What you should do —
Filter these records by the string "Corporate", copying each line that holds it.

Supplied material —
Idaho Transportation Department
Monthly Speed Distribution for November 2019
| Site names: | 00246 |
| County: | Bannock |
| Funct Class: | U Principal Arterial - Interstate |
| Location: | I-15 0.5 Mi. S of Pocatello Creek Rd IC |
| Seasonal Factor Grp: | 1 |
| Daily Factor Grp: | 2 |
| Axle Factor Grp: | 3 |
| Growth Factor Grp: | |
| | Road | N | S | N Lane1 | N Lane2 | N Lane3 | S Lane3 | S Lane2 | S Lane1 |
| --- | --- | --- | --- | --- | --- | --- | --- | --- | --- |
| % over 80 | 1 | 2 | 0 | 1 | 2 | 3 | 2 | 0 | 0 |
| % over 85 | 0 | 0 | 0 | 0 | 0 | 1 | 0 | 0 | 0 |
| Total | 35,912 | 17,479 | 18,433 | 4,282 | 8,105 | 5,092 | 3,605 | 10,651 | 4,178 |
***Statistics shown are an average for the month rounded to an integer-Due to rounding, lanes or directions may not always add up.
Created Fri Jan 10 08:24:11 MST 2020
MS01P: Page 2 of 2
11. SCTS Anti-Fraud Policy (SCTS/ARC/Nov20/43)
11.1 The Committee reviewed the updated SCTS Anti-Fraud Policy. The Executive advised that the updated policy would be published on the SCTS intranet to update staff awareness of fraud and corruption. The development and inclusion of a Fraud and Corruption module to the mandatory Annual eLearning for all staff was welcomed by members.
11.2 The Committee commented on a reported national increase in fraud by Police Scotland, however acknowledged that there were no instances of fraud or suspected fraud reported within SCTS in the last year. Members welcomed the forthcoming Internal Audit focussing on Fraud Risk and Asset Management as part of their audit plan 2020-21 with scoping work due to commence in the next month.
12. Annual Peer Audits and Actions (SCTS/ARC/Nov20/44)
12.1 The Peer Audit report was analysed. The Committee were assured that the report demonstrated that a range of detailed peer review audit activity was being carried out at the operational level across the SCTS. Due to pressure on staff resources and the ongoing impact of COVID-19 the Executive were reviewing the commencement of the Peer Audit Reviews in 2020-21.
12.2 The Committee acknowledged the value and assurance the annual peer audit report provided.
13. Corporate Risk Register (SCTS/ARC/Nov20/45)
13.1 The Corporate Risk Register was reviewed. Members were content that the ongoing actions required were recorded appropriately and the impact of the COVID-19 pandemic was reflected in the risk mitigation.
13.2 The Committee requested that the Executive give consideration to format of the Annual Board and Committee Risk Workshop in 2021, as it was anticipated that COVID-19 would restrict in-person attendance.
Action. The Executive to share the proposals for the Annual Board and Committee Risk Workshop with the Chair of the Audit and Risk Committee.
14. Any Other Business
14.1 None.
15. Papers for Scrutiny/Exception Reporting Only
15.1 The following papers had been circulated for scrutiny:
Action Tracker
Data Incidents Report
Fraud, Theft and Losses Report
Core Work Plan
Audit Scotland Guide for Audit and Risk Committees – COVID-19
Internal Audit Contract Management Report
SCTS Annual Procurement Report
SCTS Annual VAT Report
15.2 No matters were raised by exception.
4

Answer space —
13. Corporate Risk Register (SCTS/ARC/Nov20/45)
13.1 The Corporate Risk Register was reviewed. Members were content that the ongoing actions required were recorded appropriately and the impact of the COVID-19 pandemic was reflected in the risk mitigation.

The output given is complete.